You have some very good advice here. The only thing I can add is something that Tiny Moore told me. I asked how he comped  vs. played melody and he said that very basically, for comping he used the lower 3 or 4 strings and for melody mostly played on the upper 3 or 4 strings. I do not believe that he ever used all 5 strings for any chording.

----------


## mandroid

Years ago I found a cross hatch rubber stamp, 5 lines one way, 5 lines crossing it.

 that can work to Stamp on a piece of Score (or blank) Paper ,
 To Write your arraignments and learning exercises on.

----------


## Ted Eschliman

Free 5-string chord template PDF

----------


## rico mando

It will be a disappointing day when people see me on stage and know what I am playing

----------


## Verne Andru

> You have some very good advice here. The only thing I can add is something that Tiny Moore told me. I asked how he comped  vs. played melody and he said that very basically, for comping he used the lower 3 or 4 strings and for melody mostly played on the upper 3 or 4 strings. I do not believe that he ever used all 5 strings for any chording.


Thanks. He's basically comping triads?

Some chords work nicely with all 5 strings, most others not. Tricky fingering. I've even tried different tunings but nothing has jelled quite yet.

----------


## Elliot Luber

This is probably why no one has published one yet.

----------


## Verne Andru

^^ I'm hearing that LOL!

I'm coming to the position that this is an instrument that hasn't hit it's stride yet. Add a 5th string to a bass and you get extended range bass. Add a 7th to a guitar and you get an extended range guitar. Add a 5th to a mandolin and you get quite a different animal. It's kinda mandolin but not. While comping on the low strings [which puts you in the range of a guitar] and soloing on the high can work, my gut tells me there is much more that can be got from these little gems. Just struggling to find it.

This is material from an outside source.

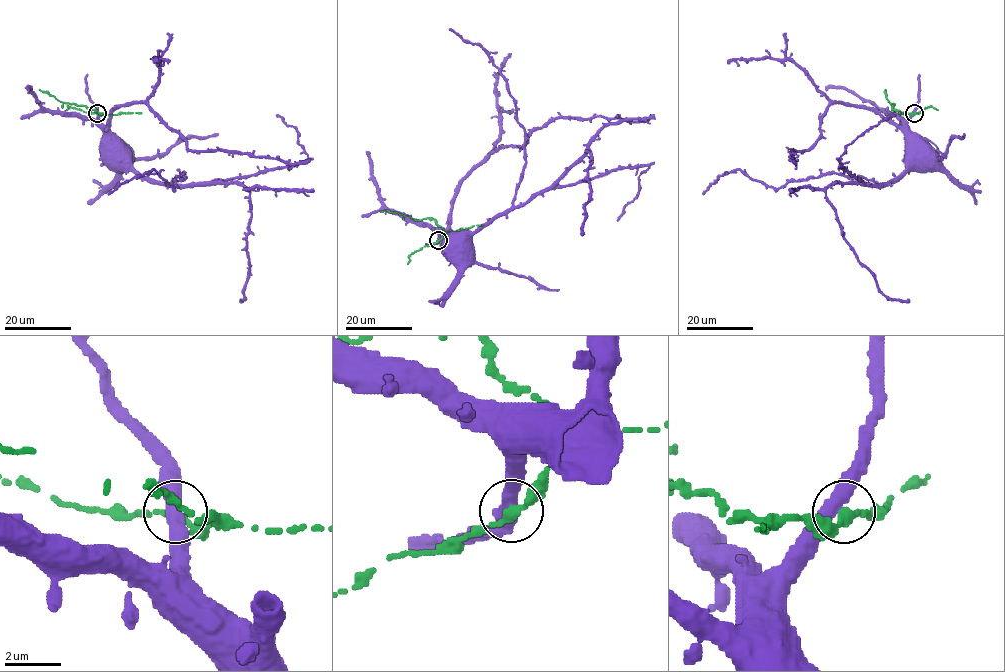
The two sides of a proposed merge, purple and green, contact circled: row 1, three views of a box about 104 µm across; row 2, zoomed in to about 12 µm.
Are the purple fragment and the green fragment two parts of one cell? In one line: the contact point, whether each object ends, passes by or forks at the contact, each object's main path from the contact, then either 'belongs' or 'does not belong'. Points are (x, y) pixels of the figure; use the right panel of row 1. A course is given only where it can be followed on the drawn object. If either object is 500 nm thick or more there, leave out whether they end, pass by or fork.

I sincerely appreciate all the input and do keep it coming. Maybe by thinking out loud something will pop up.

----------


## mandroid

I heard about a Kid Born with  5 fingers and a thumb on each hand.   :Whistling:

----------


## groveland

> I sincerely appreciate all the input and do keep it coming.


I dunno - Maybe something at jazzcittern.com will be of assistance.

----------